In this edition of the newsletter, we have chosen to highlight a recent motion, Georgios Apostolidis and Wawanesa Mutual Insurance Company (FSCO A12-0040701), which discusses how Pain Disorder can meet the catastrophic threshold on the Mental and Behavioural criterion in the OCF-19.

This case is important, as there was an argument on how data on the client’s ability to function was collected.

Although the arbitrator designated the client Catastrophic, it may be more convincing and less argued in future cases if more data would be collected by the OT to support behavioural problems affecting independence with ADLs, which is the OT’s domain after all.
On October 30, 2009, Mr. Apostolidis was injured in a motor vehicle accident. He sustained 3 fractures in his left leg and ankle requiring multiple surgeries and a laceration to his nose requiring several stitches.

He began to experience headaches, pain in his right shoulder, neck and lower back. He was participating in physiotherapy and taking pain medication in order to help alleviate his pain. He also began to develop pain in his right leg as he was carrying most of his weight on this leg to eliminate weight on the left injured leg.

Prior to the accident, the Applicant worked up to 60 hours per week as a cook and lived a busy social lifestyle with his wife. They enjoyed going out with friends and travelled on an annual basis. Following the accident, according to Mr. Apostolidis, his life had been turned upside down. He was not able to return to work, lost contact with his friends and had to move to a smaller apartment due to financial reasons and the upkeep required with a house. As well, he had lost his intimacy with his wife and they began sleeping in separate bedrooms.

Mr. Apostolidis applied for catastrophic determination based on both 55% Whole Person Impairment and the Mental and Behavioural criterion. The insurer assessors determined that the claimant did not meet the definition of catastrophic impairment under either Whole Person Impairment or Mental and Behavioural Disorders.

Dr.

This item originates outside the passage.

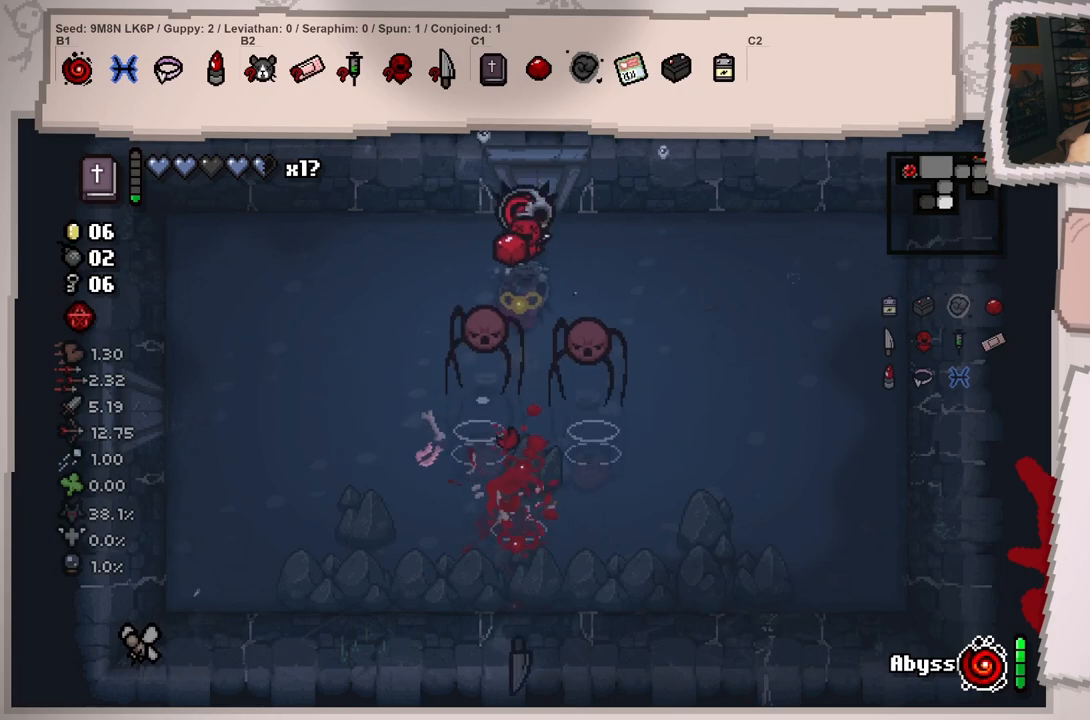
{"buttons": [], "left_stick": "down-right", "right_stick": "left", "events": [[200, "left_stick", "right"], [367, "right_stick", "left"], [400, "left_stick", "down-right"]]}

Hines, the insurer Psychiatrist, felt that the Applicant appeared fully oriented and focused with no evidence of any disorder, no evidence of anger, irritability, impatience or difficulty with concentration and concluded that he did not have any mental and behavioural impairments.

Dr. Gerber, the Applicant’s Psychiatrist, concluded that Mr. Apostolidis did suffer a Class 4 Marked Impairment in the category of Activities of Daily Living. Dr. Gerber reported,

“Psychological factors, including depression, how bothered he is at his inability to function and how helpless he feels at ever getting better, play an important role in the severity and maintenance of his pain. Mr. Apostolidis meets criteria for the diagnosis of pain disorder associated with both psychological factors and a general medical condition,,. Pastore v. Aviva Canada Inc. stated that ‘a cumulative approach must be used to consider pain in the realm of physical and mental disorder’”.

There was an argument that Dr. Gerber relied too much on the Applicant’s self-report rather than using objective standards but the Arbitrator rejected the argument and found that Mr. Apostolidis was catastrophically impaired because he had a Marked Impairment due to a mental or behavioural disorder and agreed with Class 4 Impairment (Marked) in the areas of activity of daily living.  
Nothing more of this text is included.